* BRIEF
Please change every "series" in the records below to "data series", keeping everything else the same, and leave the pictures out of your answer.

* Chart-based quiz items
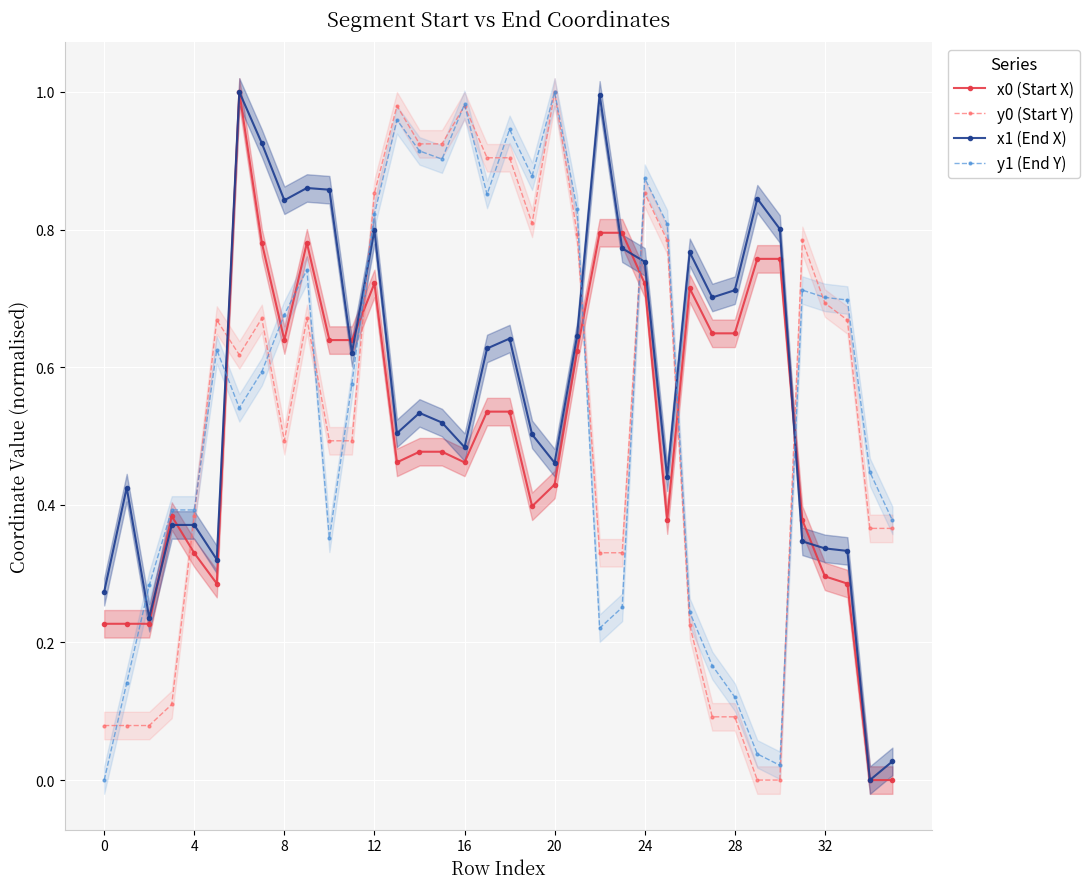

What is the label of the 8th point from the right?

28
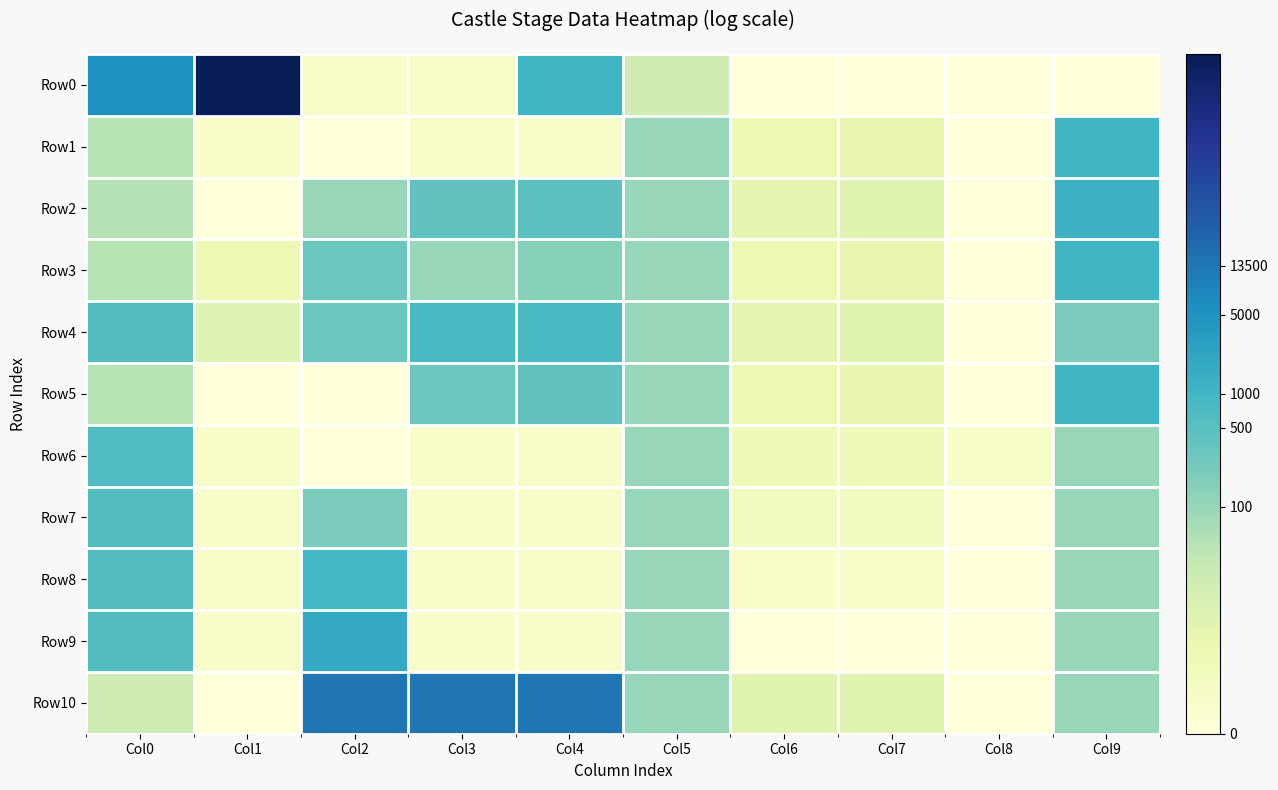

At Col5, list the series in order from smallest to largest.

Row0, Row5, Row6, Row7, Row8, Row9, Row1, Row2, Row3, Row4, Row10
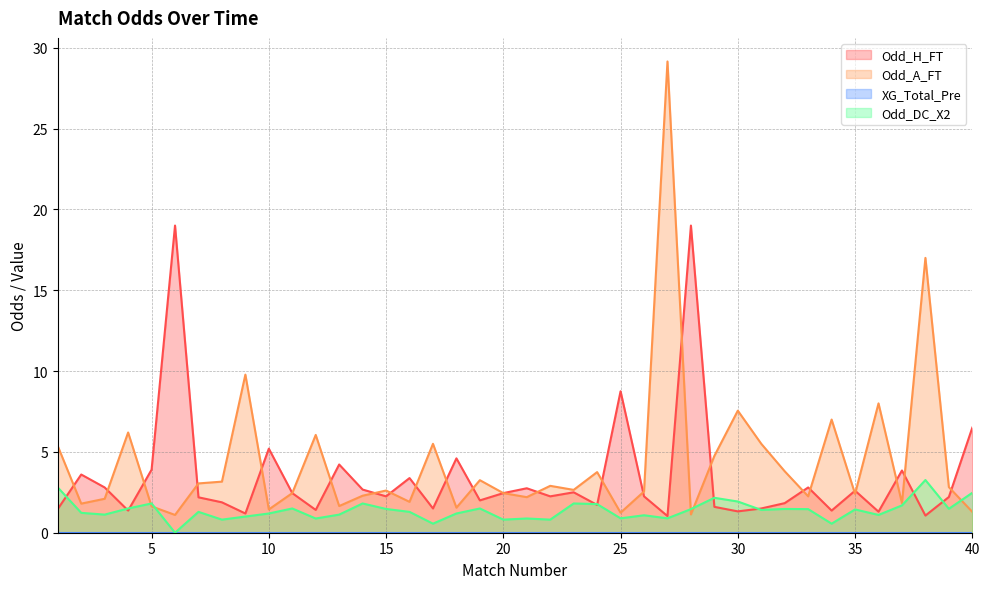

Which series ends up on top after the final intersection of Odd_DC_X2 and Odd_H_FT?

Odd_H_FT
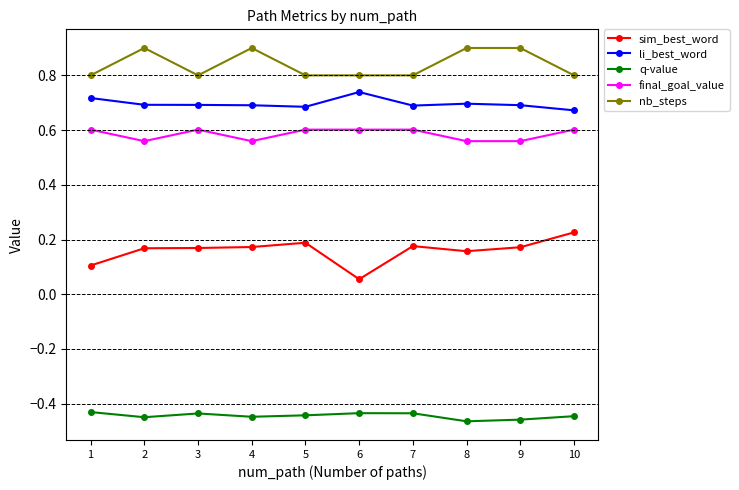

Which series has the largest range (max minus min)?

sim_best_word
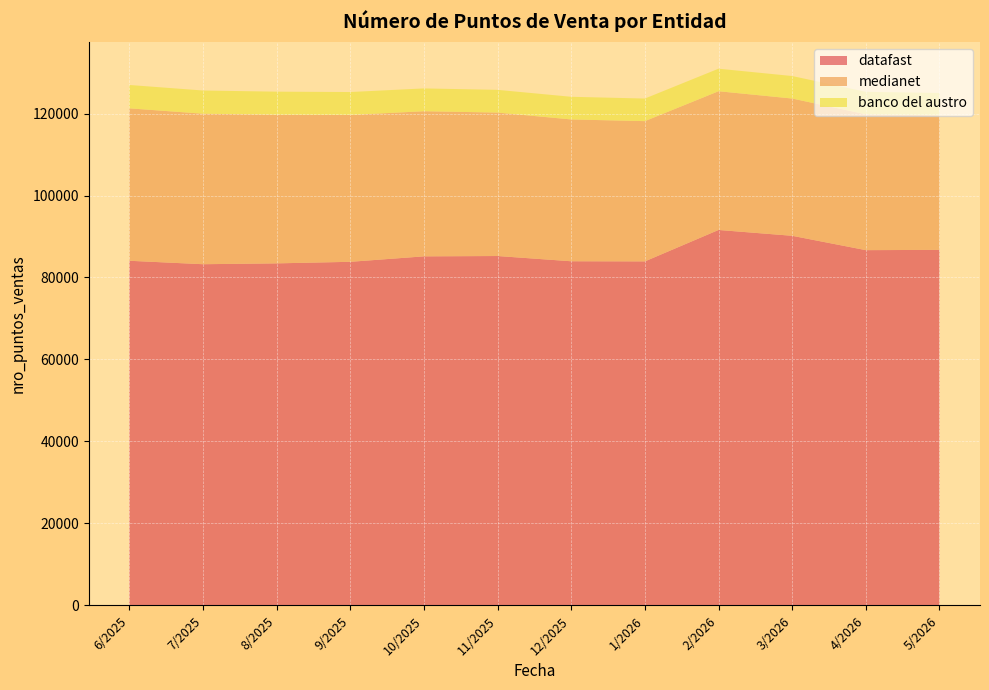

Reading right to left, extract all data points from this chart.

datafast: 86740	86672	90175	91596	83931	83961	85240	85159	83826	83447	83241	84081
medianet: 32808	33143	33489	33847	34217	34600	34996	35406	35829	36267	36721	37189
banco del austro: 5474	5482	5491	5501	5514	5529	5547	5568	5594	5625	5661	5704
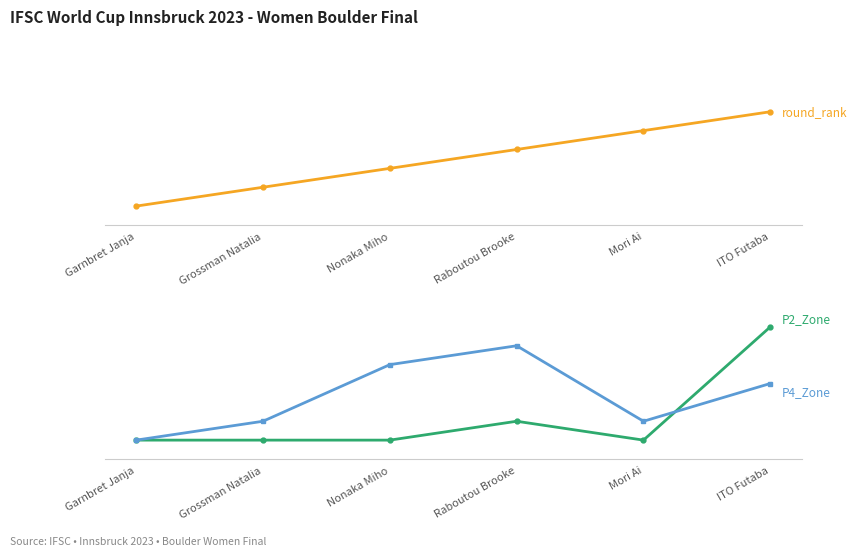

How many round_rank values are between 2 and 5?

4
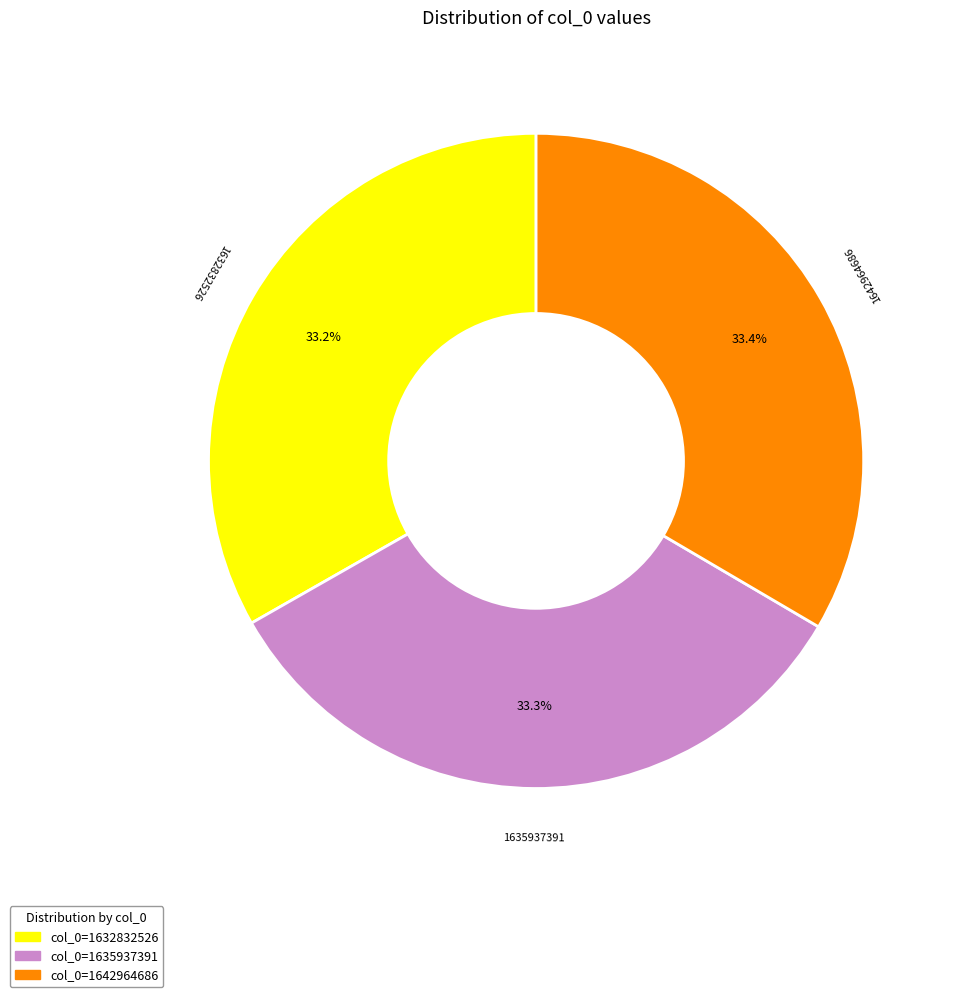

How many segments does this pie chart have?

3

* YOUR SOLUTION
What is the label of the 8th point from the right?

28

At Col5, list the data series in order from smallest to largest.

Row0, Row5, Row6, Row7, Row8, Row9, Row1, Row2, Row3, Row4, Row10

Which data series ends up on top after the final intersection of Odd_DC_X2 and Odd_H_FT?

Odd_H_FT

Which data series has the largest range (max minus min)?

sim_best_word

Reading right to left, extract all data points from this chart.

datafast: 86740	86672	90175	91596	83931	83961	85240	85159	83826	83447	83241	84081
medianet: 32808	33143	33489	33847	34217	34600	34996	35406	35829	36267	36721	37189
banco del austro: 5474	5482	5491	5501	5514	5529	5547	5568	5594	5625	5661	5704

How many round_rank values are between 2 and 5?

4

How many segments does this pie chart have?

3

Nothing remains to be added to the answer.